I felt a little foolish for taking so long to clue in. “We’re going to clear the buildings.”

He nodded. “We’re going to clear the buildings.” He sized me up. “Can you handle yourself in a fight?” He was all business and all soldier, nothing like the male fans I was used to.

“I can handle myself.”

He continued to scrutinize me. “You ever been in a fight?”

“My pops was a drunk, and not a nice one. And my twin is in prison for attempted rape.” I didn’t think I needed to say more. “Yes. I’ve been in a fight.”

His eyes sharpened. “Which do you feel more comfortable with? Handgun or the rifle?”

“Handgun.”

He passed me a 9mm, keeping the rifle for himself. Then we headed out. I’d never had any official training so I listened carefully as Howard clipped out commands, giving me a brisk explanation of how we’d be moving through each building and what our formation would be.

We did Billie’s place first, then the coop and the rest after.

He turned to me as we moved along a walking path in their woods, circling around the land and coming back toward the house. “You know how to handle yourself.”

I didn’t ask how he knew that. When you’re around someone who knows violence, you recognize a certain quality. I had that quality. “Didn’t have a great first chapter in life,” I told him. “Football gave me a different path, you could say.”

He grunted. “Billie said you were worried about her being out here.”

I considered my words, but I wasn’t one to mince words when shit needed to be said.

“You’ve got an open driveway,” I pointed out. “No gates. No sensors that I’m aware of. No security system. No dog. She’s in a separate building. Dead of night—”

“Dead of night, I’m going to hear if someone is walking up on my home,” Howard countered. “My family is here. No one’s getting past me.”

I stopped, making him stop as well. We faced off, and I didn’t flinch. “With respect…”

His eyes went flat.

“You can’t protect her when you’re tucked up in bed, sleeping. You gotta wake if someone steps wrong on a blade of grass, race down those narrow wooden stairs in an old house that creaks, and beat him to her place in order to get between him and her. If that happens, you’ve left your wife in the open.”

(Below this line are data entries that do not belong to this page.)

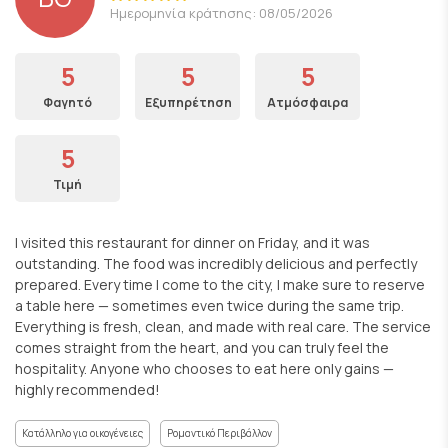
Ημερομηνία κράτησης: 08/05/2026
5
5
5
Φαγητό
Εξυπηρέτηση
Ατμόσφαιρα
5
Τιμή
I visited this restaurant for dinner on Friday, and it was
outstanding. The food was incredibly delicious and perfectly
prepared. Every time I come to the city, I make sure to reserve
a table here — sometimes even twice during the same trip.
Everything is fresh, clean, and made with real care. The service
comes straight from the heart, and you can truly feel the
hospitality. Anyone who chooses to eat here only gains —
highly recommended!
Κατάλληλο για οικογένειες
Ρομαντικό Περιβάλλον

“I can protect my family.”

“You’re one man and again, no security system. I’m not trying to make you feel a certain way, but I’m going to do every goddamn thing possible to make sure Billie’s safe. No bullshit, I won’t sleep well knowing she’s here alone.”

His nostrils flared. He didn’t like hearing that. “She ain’t alone. We’re here.”

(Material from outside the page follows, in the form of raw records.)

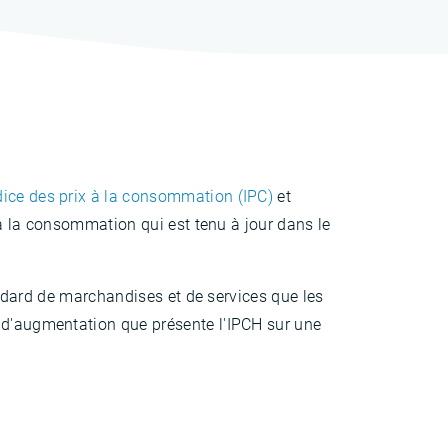
dice des prix à la consommation (IPC)
et
ix à la consommation qui est tenu à jour dans le
tandard de marchandises et de services que les
e d'augmentation que présente l'IPCH sur une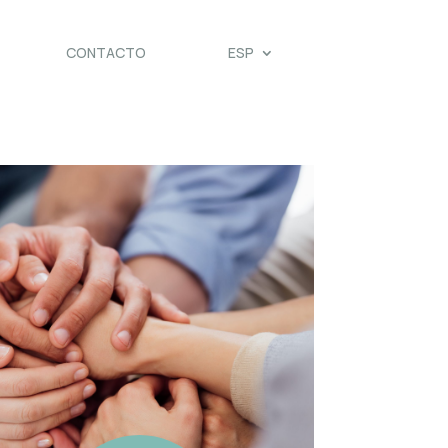
CONTACTO
ESP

“Yes, in another building, on another floor. You move fast, and I can see your military training, but Billie’s in the open, and you know it.”

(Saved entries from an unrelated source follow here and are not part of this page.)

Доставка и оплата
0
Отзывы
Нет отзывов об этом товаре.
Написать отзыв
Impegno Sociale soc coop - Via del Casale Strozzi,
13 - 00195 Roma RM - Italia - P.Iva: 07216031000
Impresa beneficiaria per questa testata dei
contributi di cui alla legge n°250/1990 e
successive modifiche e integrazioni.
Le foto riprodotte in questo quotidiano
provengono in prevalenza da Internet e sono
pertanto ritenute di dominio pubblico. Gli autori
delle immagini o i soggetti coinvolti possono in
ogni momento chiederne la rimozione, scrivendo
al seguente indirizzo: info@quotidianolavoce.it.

“I’ve protected her so far.”

“You were protecting her against nosy and intrusive reporters, not a killer who won’t be driving a vehicle or bringing a cameraman and a microphone with him. He’ll come in on foot, and he’ll be silent and fast, and if you’re lucky, he’ll try your house first. I’ve no doubt that you’ll wake the second that screen door squeaks open, and you’ll meet him with a rifle. It’s not escaped my attention that you handle that rifle like it’s an extension of your hand. But if he goes to her first? If he decides he doesn’t think that shed is a shed? If he breaks down her door and grabs her in two seconds?”

His eyes glinted at me in the moonlight. “She’s not as helpless as you’re making her sound.”

“I’ve no doubt, and it’s reassuring to hear that, but there’s a reason ‘element of surprise’ is a phrase. She could be dead before you hit the bottom step in your place.”